Take each line of the material that includes "image" and copy it.

--------------------------------------------------

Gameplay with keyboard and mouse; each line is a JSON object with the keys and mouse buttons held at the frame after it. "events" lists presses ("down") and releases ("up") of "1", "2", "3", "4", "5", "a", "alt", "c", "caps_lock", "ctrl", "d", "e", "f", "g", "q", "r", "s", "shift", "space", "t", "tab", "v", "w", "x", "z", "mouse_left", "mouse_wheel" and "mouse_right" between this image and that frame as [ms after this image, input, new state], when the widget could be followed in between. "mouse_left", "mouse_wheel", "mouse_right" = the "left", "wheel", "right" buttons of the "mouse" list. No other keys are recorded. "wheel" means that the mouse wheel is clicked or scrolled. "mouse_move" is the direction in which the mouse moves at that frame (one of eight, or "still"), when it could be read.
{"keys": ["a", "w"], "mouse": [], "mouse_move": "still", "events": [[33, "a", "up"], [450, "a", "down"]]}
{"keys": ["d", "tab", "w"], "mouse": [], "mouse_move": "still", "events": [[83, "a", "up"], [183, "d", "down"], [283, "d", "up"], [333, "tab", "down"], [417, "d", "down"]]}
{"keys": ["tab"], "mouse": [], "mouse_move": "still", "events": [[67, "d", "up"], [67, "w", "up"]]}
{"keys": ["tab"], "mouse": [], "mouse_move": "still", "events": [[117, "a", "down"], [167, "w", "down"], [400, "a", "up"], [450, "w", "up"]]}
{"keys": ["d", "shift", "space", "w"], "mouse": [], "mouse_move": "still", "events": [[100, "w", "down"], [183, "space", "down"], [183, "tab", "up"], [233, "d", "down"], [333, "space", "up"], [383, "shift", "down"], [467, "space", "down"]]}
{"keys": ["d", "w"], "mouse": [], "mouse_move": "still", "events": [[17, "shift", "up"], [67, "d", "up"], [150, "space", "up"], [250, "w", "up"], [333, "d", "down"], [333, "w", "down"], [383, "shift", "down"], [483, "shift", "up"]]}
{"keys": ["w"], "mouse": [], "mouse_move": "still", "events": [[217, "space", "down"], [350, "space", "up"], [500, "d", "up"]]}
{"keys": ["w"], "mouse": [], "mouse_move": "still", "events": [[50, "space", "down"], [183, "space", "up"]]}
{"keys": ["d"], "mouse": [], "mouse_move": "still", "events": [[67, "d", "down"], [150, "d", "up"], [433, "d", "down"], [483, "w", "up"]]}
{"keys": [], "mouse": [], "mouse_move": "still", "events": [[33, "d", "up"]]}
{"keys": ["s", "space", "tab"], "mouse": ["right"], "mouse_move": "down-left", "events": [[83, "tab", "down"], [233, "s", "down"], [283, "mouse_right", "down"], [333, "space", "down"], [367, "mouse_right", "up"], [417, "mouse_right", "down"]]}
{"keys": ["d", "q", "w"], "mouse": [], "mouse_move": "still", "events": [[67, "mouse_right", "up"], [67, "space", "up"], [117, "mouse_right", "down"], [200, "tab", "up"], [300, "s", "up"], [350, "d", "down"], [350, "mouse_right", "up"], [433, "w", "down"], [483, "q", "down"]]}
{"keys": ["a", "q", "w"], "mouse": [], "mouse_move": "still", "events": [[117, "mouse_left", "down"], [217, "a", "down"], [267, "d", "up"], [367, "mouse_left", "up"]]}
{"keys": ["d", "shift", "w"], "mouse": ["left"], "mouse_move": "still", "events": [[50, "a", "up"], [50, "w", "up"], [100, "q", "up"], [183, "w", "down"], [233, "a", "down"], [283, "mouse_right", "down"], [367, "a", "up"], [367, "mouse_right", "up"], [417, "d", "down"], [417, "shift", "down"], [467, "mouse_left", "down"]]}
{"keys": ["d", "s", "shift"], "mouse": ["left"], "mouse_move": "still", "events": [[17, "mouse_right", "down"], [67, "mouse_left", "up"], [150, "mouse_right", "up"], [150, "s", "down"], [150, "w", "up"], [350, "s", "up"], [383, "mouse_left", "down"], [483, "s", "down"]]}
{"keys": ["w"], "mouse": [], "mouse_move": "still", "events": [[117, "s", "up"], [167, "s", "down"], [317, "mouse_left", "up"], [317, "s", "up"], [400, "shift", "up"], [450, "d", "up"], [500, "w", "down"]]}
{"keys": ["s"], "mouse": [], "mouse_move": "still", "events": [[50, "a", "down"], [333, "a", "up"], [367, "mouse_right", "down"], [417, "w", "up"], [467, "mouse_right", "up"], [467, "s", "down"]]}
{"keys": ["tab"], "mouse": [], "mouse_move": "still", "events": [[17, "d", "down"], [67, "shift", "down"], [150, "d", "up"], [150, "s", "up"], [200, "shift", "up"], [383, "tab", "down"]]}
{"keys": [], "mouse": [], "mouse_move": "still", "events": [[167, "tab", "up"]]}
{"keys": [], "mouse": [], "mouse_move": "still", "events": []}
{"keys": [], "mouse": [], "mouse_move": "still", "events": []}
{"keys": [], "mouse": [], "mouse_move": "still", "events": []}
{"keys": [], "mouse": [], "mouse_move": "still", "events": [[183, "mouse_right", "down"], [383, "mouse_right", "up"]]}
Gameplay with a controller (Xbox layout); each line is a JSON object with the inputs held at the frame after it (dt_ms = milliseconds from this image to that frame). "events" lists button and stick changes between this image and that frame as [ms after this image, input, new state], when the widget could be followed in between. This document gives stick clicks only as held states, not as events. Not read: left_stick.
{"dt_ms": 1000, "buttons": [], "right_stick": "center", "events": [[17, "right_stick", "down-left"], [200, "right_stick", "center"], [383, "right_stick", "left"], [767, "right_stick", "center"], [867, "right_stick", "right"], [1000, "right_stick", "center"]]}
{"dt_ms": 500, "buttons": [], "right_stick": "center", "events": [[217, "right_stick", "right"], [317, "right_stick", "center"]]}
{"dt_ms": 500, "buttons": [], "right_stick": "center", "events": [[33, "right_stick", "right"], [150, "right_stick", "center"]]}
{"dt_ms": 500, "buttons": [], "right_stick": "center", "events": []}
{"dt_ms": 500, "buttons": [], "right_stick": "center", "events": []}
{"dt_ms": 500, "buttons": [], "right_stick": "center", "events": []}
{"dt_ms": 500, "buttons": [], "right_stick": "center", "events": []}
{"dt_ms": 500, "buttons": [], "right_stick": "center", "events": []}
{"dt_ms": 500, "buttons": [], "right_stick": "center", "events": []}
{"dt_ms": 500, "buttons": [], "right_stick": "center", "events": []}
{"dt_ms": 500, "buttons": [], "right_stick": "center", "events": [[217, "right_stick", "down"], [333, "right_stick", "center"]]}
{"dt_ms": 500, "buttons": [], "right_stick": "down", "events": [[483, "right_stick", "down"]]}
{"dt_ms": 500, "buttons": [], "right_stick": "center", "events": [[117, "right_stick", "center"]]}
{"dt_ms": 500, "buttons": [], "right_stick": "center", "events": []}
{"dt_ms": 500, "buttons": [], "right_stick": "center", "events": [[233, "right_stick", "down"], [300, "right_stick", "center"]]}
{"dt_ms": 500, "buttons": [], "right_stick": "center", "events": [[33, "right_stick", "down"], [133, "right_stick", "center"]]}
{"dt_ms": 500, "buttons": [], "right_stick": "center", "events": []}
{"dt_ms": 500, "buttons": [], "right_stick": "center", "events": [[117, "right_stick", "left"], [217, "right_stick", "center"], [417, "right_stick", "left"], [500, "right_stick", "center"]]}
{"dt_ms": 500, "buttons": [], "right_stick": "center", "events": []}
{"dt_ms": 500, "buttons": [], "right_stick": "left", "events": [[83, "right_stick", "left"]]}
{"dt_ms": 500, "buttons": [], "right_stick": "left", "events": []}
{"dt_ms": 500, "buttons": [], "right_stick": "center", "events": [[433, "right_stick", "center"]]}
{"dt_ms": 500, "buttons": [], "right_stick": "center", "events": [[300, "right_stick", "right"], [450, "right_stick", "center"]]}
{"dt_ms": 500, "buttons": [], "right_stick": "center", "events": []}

--------------------------------------------------

* Answer for the task:
Gameplay with keyboard and mouse; each line is a JSON object with the keys and mouse buttons held at the frame after it. "events" lists presses ("down") and releases ("up") of "1", "2", "3", "4", "5", "a", "alt", "c", "caps_lock", "ctrl", "d", "e", "f", "g", "q", "r", "s", "shift", "space", "t", "tab", "v", "w", "x", "z", "mouse_left", "mouse_wheel" and "mouse_right" between this image and that frame as [ms after this image, input, new state], when the widget could be followed in between. "mouse_left", "mouse_wheel", "mouse_right" = the "left", "wheel", "right" buttons of the "mouse" list. No other keys are recorded. "wheel" means that the mouse wheel is clicked or scrolled. "mouse_move" is the direction in which the mouse moves at that frame (one of eight, or "still"), when it could be read.
Gameplay with a controller (Xbox layout); each line is a JSON object with the inputs held at the frame after it (dt_ms = milliseconds from this image to that frame). "events" lists button and stick changes between this image and that frame as [ms after this image, input, new state], when the widget could be followed in between. This document gives stick clicks only as held states, not as events. Not read: left_stick.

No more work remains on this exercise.